Villagers’ heads turn as the women chant:
“We must fight for the rights of women! We must replace incompetent government!”
Sampat Pal Devi is the powerful voice who organizes the marches and martial arts sessions. She was married off at the age of thirteen and had her first child at fifteen. Sampat taught herself how to sew and established complete independence from her husband.
She is rewriting the Indian woman’s narrative from that of a frail and incapable voice to a forceful and determined one.
In a country where caste, religion, gender, and economic position are all means to discriminate, women are viewed as second-class citizens. Their roles are strictly defined by cultural norms which have remained stagnant, even as India sees itself grow into a powerhouse.
Sampat is the founder of Gulabi Gang — a women’s activist group which is known for taking on the role of a vigilante to fight for the marginalized. Gulabi in Hindi translates to ‘pink’ and group members wear pink saris to identify themselves.
“Lots of suffering women come to us, so I gathered all the women. We tell them that if you fight the battle by yourself, nothing can be done, so find ten other women that will stand with you.” — Sampat Pal Devi
Led by Devi, the group does not hesitate to take the law and its matters into their own hands, and on numerous occasions have lashed statesmen with bamboo sticks. They regularly confront and attack corrupt policeman, politicians, and abusive husbands in their offices and homes. It’s a fight that has been unified by Sampat and her 20,000 Gulabi Gang members.

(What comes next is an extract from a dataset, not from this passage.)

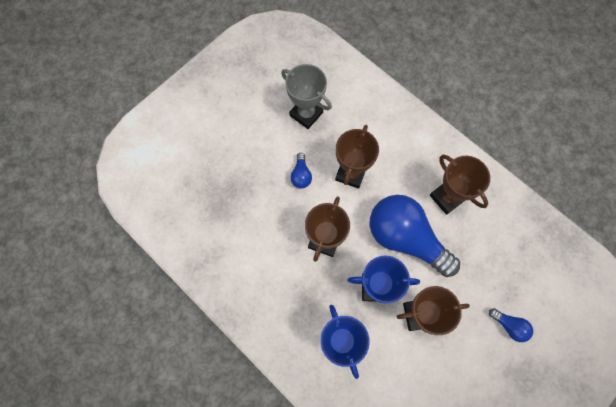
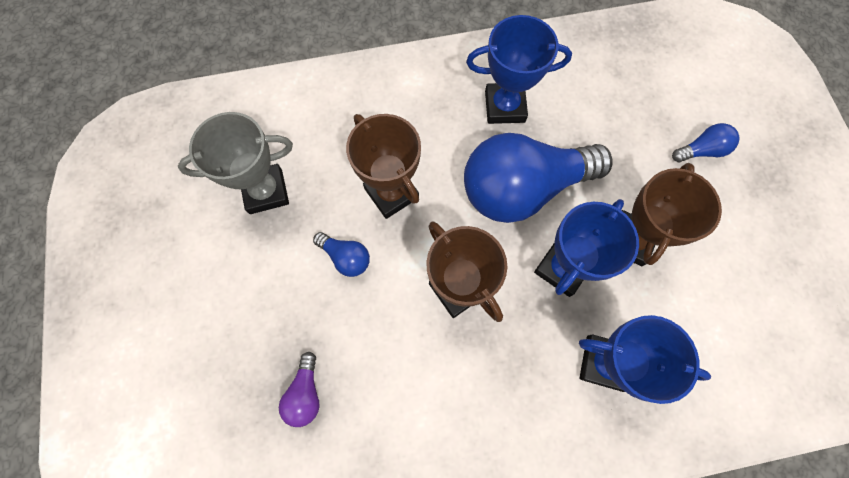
camera: 55 degrees left, 0 degrees up
(224, 203) = (305, 393): none -> purple light bulb
(447, 197) = (504, 106): brown trophy -> blue trophy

Amana Fontenella-Khan, a Pakistaini-Irish author, documented the rise of the Gulabi Gang in her book, Pink Sari Revolution. In an interview with Asia Society, she explains the importance in changing the way Indian women are portrayed.
“I felt it was important to tell a story about women in India that focused less on victimhood and more on victory and success. The Gulabi Gang is inspiring and represents hope, which is something people are always in need of.”— Amana Fontenella-Khan
Although the support the Pink Sari Gang provides is vital, it is their reprogramming of the Indian consciousness that makes the group unique. They’ve re-instilled a sense of unity and altered the way villagers percieve women. Sampat Pal has rewritten the existing narrative of Indian women by forcing her own vision on India.
Stories become outdated and it falls on you to rewrite certain segments. Don’t allow your history to negatively impact your progress. If you need to rewrite it, try to take a more unconventional approach.